Vitruvius' scheme of proportions: Vitruvius, the architect, says in his work on architecture that the measurements of the human body are distributed by Nature as follows: that is that 4 fingers make 1 palm, and 4 palms make 1 foot, 6 palms make 1 cubit; 4 cubits make a man's height. And 4 cubits make one pace and 24 palms make a man; and these measures he used in his buildings. If you open your legs so much as to decrease your height 1/14 and spread and raise your arms till your middle fingers touch the level of the top of your head you must know that the centre of the outspread limbs will be in the navel and the space between the legs will be an equilateral triangle.
The length of a man's outspread arms is equal to his height.

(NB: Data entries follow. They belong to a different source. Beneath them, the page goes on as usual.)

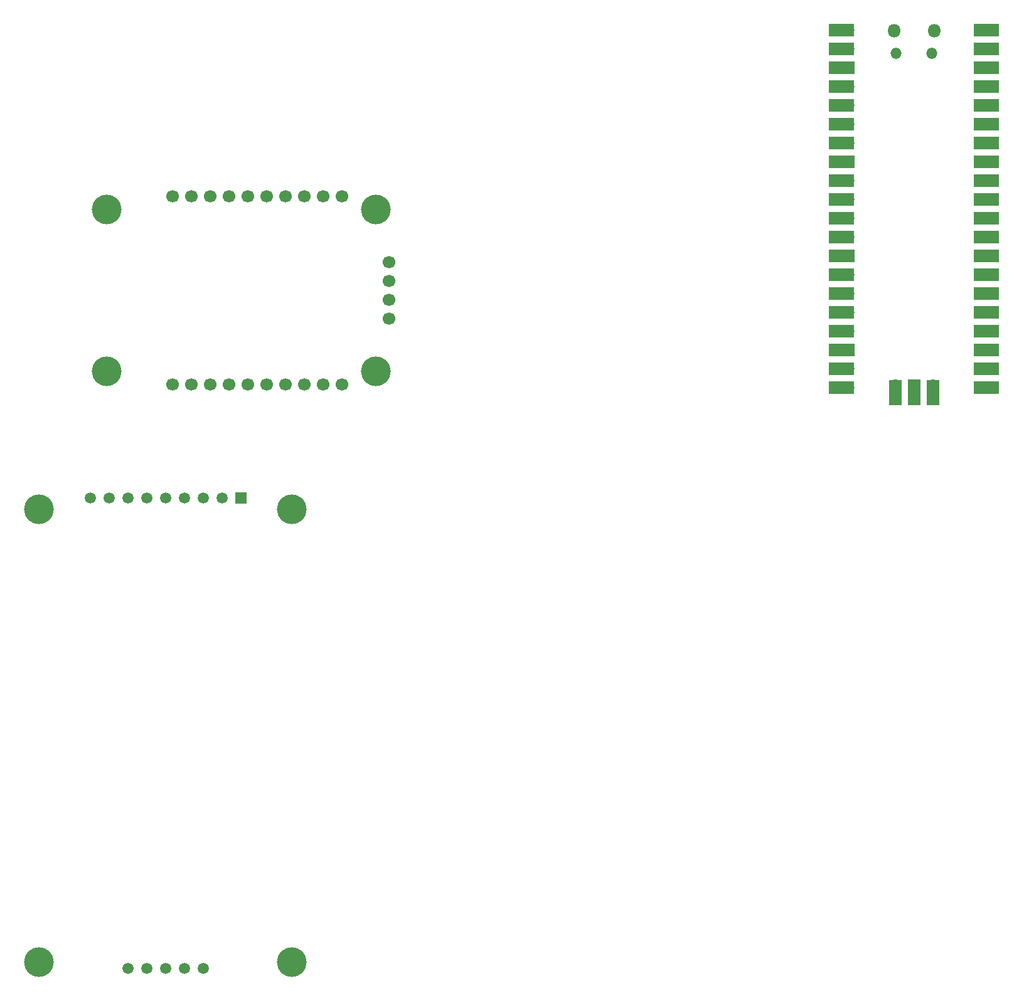
<source format=gbr>
%TF.GenerationSoftware,KiCad,Pcbnew,9.0.2*%
%TF.CreationDate,2025-05-23T00:22:39+05:30*%
%TF.ProjectId,Indira_Setu,496e6469-7261-45f5-9365-74752e6b6963,rev?*%
%TF.SameCoordinates,Original*%
%TF.FileFunction,Soldermask,Top*%
%TF.FilePolarity,Negative*%
%FSLAX46Y46*%
G04 Gerber Fmt 4.6, Leading zero omitted, Abs format (unit mm)*
G04 Created by KiCad (PCBNEW 9.0.2) date 2025-05-23 00:22:39*
%MOMM*%
%LPD*%
G01*
G04 APERTURE LIST*
%ADD10C,4.000000*%
%ADD11R,1.500000X1.500000*%
%ADD12C,1.500000*%
%ADD13O,1.800000X1.800000*%
%ADD14O,1.500000X1.500000*%
%ADD15O,1.700000X1.700000*%
%ADD16R,3.500000X1.700000*%
%ADD17R,1.700000X1.700000*%
%ADD18R,1.700000X3.500000*%
%ADD19C,1.700000*%
G04 APERTURE END LIST*
D10*
%TO.C,U2*%
X82550000Y-97042500D03*
X48450000Y-97042500D03*
X82550000Y-158242500D03*
X48450000Y-158242500D03*
D11*
X75660000Y-95542500D03*
D12*
X73120000Y-95542500D03*
X70580000Y-95542500D03*
X68040000Y-95542500D03*
X65500000Y-95542500D03*
X62960000Y-95542500D03*
X60420000Y-95542500D03*
X57880000Y-95542500D03*
X55340000Y-95542500D03*
X70580000Y-159062500D03*
X68040000Y-159062500D03*
X65500000Y-159062500D03*
X62960000Y-159062500D03*
X60420000Y-159062500D03*
%TD*%
D13*
%TO.C,U1*%
X163775000Y-32500000D03*
D14*
X164075000Y-35530000D03*
X168925000Y-35530000D03*
D13*
X169225000Y-32500000D03*
D15*
X157610000Y-32370000D03*
D16*
X156710000Y-32370000D03*
D15*
X157610000Y-34910000D03*
D16*
X156710000Y-34910000D03*
D17*
X157610000Y-37450000D03*
D16*
X156710000Y-37450000D03*
D15*
X157610000Y-39990000D03*
D16*
X156710000Y-39990000D03*
D15*
X157610000Y-42530000D03*
D16*
X156710000Y-42530000D03*
D15*
X157610000Y-45070000D03*
D16*
X156710000Y-45070000D03*
D15*
X157610000Y-47610000D03*
D16*
X156710000Y-47610000D03*
D17*
X157610000Y-50150000D03*
D16*
X156710000Y-50150000D03*
D15*
X157610000Y-52690000D03*
D16*
X156710000Y-52690000D03*
D15*
X157610000Y-55230000D03*
D16*
X156710000Y-55230000D03*
D15*
X157610000Y-57770000D03*
D16*
X156710000Y-57770000D03*
D15*
X157610000Y-60310000D03*
D16*
X156710000Y-60310000D03*
D17*
X157610000Y-62850000D03*
D16*
X156710000Y-62850000D03*
D15*
X157610000Y-65390000D03*
D16*
X156710000Y-65390000D03*
D15*
X157610000Y-67930000D03*
D16*
X156710000Y-67930000D03*
D15*
X157610000Y-70470000D03*
D16*
X156710000Y-70470000D03*
D15*
X157610000Y-73010000D03*
D16*
X156710000Y-73010000D03*
D17*
X157610000Y-75550000D03*
D16*
X156710000Y-75550000D03*
D15*
X157610000Y-78090000D03*
D16*
X156710000Y-78090000D03*
D15*
X157610000Y-80630000D03*
D16*
X156710000Y-80630000D03*
D15*
X175390000Y-80630000D03*
D16*
X176290000Y-80630000D03*
D15*
X175390000Y-78090000D03*
D16*
X176290000Y-78090000D03*
D17*
X175390000Y-75550000D03*
D16*
X176290000Y-75550000D03*
D15*
X175390000Y-73010000D03*
D16*
X176290000Y-73010000D03*
D15*
X175390000Y-70470000D03*
D16*
X176290000Y-70470000D03*
D15*
X175390000Y-67930000D03*
D16*
X176290000Y-67930000D03*
D15*
X175390000Y-65390000D03*
D16*
X176290000Y-65390000D03*
D17*
X175390000Y-62850000D03*
D16*
X176290000Y-62850000D03*
D15*
X175390000Y-60310000D03*
D16*
X176290000Y-60310000D03*
D15*
X175390000Y-57770000D03*
D16*
X176290000Y-57770000D03*
D15*
X175390000Y-55230000D03*
D16*
X176290000Y-55230000D03*
D15*
X175390000Y-52690000D03*
D16*
X176290000Y-52690000D03*
D17*
X175390000Y-50150000D03*
D16*
X176290000Y-50150000D03*
D15*
X175390000Y-47610000D03*
D16*
X176290000Y-47610000D03*
D15*
X175390000Y-45070000D03*
D16*
X176290000Y-45070000D03*
D15*
X175390000Y-42530000D03*
D16*
X176290000Y-42530000D03*
D15*
X175390000Y-39990000D03*
D16*
X176290000Y-39990000D03*
D17*
X175390000Y-37450000D03*
D16*
X176290000Y-37450000D03*
D15*
X175390000Y-34910000D03*
D16*
X176290000Y-34910000D03*
D15*
X175390000Y-32370000D03*
D16*
X176290000Y-32370000D03*
D15*
X163960000Y-80400000D03*
D18*
X163960000Y-81300000D03*
D17*
X166500000Y-80400000D03*
D18*
X166500000Y-81300000D03*
D15*
X169040000Y-80400000D03*
D18*
X169040000Y-81300000D03*
%TD*%
D10*
%TO.C,CJMCU_FT1*%
X57548000Y-78452000D03*
X93870000Y-78452000D03*
X57548000Y-56608000D03*
X93870000Y-56608000D03*
D19*
X95648000Y-68800000D03*
X86758000Y-80230000D03*
X95648000Y-63720000D03*
X89298000Y-54830000D03*
X86758000Y-54830000D03*
X84218000Y-54830000D03*
X81678000Y-54830000D03*
X79138000Y-54830000D03*
X76598000Y-54830000D03*
X74058000Y-54830000D03*
X71518000Y-54830000D03*
X68978000Y-54830000D03*
X66438000Y-54830000D03*
X66438000Y-80230000D03*
X68978000Y-80230000D03*
X71518000Y-80230000D03*
X74058000Y-80230000D03*
X76598000Y-80230000D03*
X79138000Y-80230000D03*
X81678000Y-80230000D03*
X84218000Y-80230000D03*
X89298000Y-80230000D03*
X95648000Y-71340000D03*
X95648000Y-66260000D03*
%TD*%
M02*

</source>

From the roots of the hair to the bottom of the chin is the tenth of a man's height; from the bottom of the chin to the top of his head is one eighth of his height; from the top of the breast to the top of his head will be one sixth of a man. From the top of the breast to the roots of the hair will be the seventh part of the whole man. From the nipples to the top of the head will be the fourth part of a man. The greatest width of the shoulders contains in itself the fourth part of the man. From the elbow to the tip of the hand will be the fifth part of a man; and from the elbow to the angle of the armpit will be the eighth part of the man. The whole hand will be the tenth part of the man; the beginning of the genitals marks the middle of the man. The foot is the seventh part of the man. From the sole of the foot to below the knee will be the fourth part of the man. From below the knee to the beginning of the genitals will be the fourth part of the man. The distance from the bottom of the chin to the nose and from the roots of the hair to the eyebrows is, in each case the same, and like the ear, a third of the face.
On the colour of the atmosphere: When the smoke from dry wood is seen between the eye of the spectator and some dark space or object, it will look blue. Thus the sky looks blue by reason of the darkness beyond it. And if you look towards the horizon of the sky, you will see the atmosphere is not blue, and this is caused by its density. And thus at each degree, as you raise your eyes above the horizon up to the sky over your head, you will see the atmosphere look darker and this is because a smaller density of air lies between your eye and the outer darkness. And if you go to the top of a high mountain the sky will look proportionately darker above you as the atmosphere becomes rarer between you and the darkness; and this will be more visible at each degree of increasing height till at last we should find darkness.